Using TeamViewer made it easy to connect the teleoperated echograph to the expert center as it does not require a fixed IP address and can pass through several standard firewalls. Unfortunately, the bandwidth and the frame rate of the transmitted video fluctuate, likely in relation to the number of customers using the Internet service at the same time. Thus, the quality of the video reaching the expert was not constant. If the quality of the image was made a priority, then the delay increased from 2 s. Therefore, in some cases (not frequent) priority was set to reduce the lag initially while the sonographer found the appropriate view and then to image quality to obtain good-quality images for analysis. This also served to further increase the time required for the ultrasound examination. The current expert medical center has access to an Internet bandwidth of 1 Mbps, which was able to transmit good-quality images at a frame rate of 10 fps. In the past, a bandwidth of 512 kilobits/s was used, and the image quality was significantly reduced while still sufficient to evaluate the status of the organs if a frame rate above 8 fps was maintained. If the frame rate dropped below 8 fps the video was not transmitted correctly (image interruption, image missing, background noise, and pixels on the image), preventing the delivery of a medical diagnosis. In the current study the Internet flow rate during the tele-echography examinations was not directly measured; however, it was subjectively determined that a 1 Mbps bandwidth and a frame rate of 10 fps would consistently result in transmitted images of sufficient quality for accurate diagnoses.

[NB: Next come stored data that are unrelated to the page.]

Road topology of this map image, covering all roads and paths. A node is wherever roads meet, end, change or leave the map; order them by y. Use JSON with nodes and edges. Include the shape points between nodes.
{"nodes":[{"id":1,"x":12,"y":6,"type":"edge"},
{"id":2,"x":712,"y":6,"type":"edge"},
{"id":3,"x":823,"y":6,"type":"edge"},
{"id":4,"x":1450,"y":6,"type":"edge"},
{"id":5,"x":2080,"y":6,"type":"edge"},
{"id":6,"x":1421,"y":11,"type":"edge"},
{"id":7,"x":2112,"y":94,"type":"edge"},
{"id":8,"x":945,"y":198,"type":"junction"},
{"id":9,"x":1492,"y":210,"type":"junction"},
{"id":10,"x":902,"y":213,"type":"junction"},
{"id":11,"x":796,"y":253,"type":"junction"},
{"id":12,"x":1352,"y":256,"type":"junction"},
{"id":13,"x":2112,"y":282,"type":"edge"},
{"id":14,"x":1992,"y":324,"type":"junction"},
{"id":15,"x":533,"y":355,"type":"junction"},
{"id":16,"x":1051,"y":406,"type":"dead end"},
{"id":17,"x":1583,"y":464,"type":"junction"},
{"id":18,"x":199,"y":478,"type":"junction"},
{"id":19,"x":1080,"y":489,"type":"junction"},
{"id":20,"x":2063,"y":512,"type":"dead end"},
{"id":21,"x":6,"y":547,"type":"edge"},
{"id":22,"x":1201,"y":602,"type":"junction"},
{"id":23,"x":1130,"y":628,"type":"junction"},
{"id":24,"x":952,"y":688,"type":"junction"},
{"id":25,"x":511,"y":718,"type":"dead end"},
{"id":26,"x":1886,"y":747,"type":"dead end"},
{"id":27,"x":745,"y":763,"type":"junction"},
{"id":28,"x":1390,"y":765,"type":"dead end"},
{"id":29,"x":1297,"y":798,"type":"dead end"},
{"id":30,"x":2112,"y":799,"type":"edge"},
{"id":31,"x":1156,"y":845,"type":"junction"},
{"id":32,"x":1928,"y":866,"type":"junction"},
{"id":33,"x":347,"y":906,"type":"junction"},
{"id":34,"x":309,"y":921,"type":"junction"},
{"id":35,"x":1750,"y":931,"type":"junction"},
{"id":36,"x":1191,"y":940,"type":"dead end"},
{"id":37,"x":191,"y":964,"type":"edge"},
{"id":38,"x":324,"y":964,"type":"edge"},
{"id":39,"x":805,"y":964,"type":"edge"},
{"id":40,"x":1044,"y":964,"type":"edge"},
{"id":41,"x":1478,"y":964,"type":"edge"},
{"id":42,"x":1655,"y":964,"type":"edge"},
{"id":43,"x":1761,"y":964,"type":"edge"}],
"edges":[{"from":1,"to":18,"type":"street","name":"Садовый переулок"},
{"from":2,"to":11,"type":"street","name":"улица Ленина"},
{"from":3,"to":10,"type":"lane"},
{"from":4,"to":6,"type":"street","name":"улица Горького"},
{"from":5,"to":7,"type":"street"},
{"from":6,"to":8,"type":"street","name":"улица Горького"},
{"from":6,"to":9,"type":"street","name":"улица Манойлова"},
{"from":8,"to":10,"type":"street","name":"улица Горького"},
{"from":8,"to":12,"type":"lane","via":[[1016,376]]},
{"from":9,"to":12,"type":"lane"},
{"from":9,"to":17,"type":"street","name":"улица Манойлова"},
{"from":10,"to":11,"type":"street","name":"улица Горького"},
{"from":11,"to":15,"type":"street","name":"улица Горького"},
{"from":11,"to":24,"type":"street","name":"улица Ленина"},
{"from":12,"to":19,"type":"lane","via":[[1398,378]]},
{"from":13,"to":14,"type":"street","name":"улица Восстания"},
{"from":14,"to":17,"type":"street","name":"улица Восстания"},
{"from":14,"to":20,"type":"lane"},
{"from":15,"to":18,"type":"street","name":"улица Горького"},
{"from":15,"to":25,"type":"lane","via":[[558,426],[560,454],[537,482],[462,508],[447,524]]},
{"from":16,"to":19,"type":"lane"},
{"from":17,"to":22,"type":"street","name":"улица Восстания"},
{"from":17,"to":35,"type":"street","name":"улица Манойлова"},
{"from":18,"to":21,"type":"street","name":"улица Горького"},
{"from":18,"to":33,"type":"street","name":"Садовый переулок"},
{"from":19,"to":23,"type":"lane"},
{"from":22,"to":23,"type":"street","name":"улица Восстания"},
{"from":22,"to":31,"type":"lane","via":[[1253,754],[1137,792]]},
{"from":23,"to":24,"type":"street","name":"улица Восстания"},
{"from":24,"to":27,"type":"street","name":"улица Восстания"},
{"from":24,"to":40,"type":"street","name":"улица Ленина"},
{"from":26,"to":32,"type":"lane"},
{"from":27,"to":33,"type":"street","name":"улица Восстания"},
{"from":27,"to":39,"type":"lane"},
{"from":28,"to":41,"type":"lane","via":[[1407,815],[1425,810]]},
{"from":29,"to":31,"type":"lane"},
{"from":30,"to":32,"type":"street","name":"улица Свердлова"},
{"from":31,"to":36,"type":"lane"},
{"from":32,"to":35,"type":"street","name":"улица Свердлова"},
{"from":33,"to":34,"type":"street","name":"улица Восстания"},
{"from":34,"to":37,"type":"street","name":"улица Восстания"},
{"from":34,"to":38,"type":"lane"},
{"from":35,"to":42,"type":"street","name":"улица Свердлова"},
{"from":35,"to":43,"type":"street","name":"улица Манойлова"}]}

The motorized probes designed for this system present a great improvement over the robotic arm and support structure. However, the motorized transducers in the probes only allow for the orientation to be adjusted in two directions. Thus, the degree of maneuverability of the motorized probe is restricted compared with a human hand. In some cases it was difficult to obtain the appropriate view for diagnoses with this restricted movement, resulting in longer examination time.
Conclusions
The current teleoperated echograph and probe system allowed for ultrasound examinations to be performed quickly (15–20 min), successfully (in 97% of the cases), and without the need of a trained operator at the patient site. This system serves to reduce the time required for patients to receive medical diagnoses, potentially resulting in faster initiation of treatment and improved patient outcomes. The teleoperated echograph and probe unit in the current study, “TOURS,” is a substantial improvement on the previous version requiring the use of a large, heavy robotic arm and support structure. The echograph and probe system are light (echograph, 6 kg; electrical module and computer, 1.3 kg), and the motorized probes (430 g and 300 g) do not require a large support structure, making it ideal for locations with environmental constraints (geographically isolated sites, centers with limited medical equipment, long distance airplanes, hazardous areas, spaceflight, etc.). Currently this system is scheduled to fly onboard the International Space Station at the end of 2016 under the project name TOURS (Tele-Operated UltRasound in Space).
Footnotes
Acknowledgments
The authors thank Mme. Maryannick Porcher for her active contribution to the tele-echography examinations. The present work was supported by CNES (the French Space Agency) (R & T grant TOURS-2:131512-2014).
Disclosure Statement
No competing financial interests exist.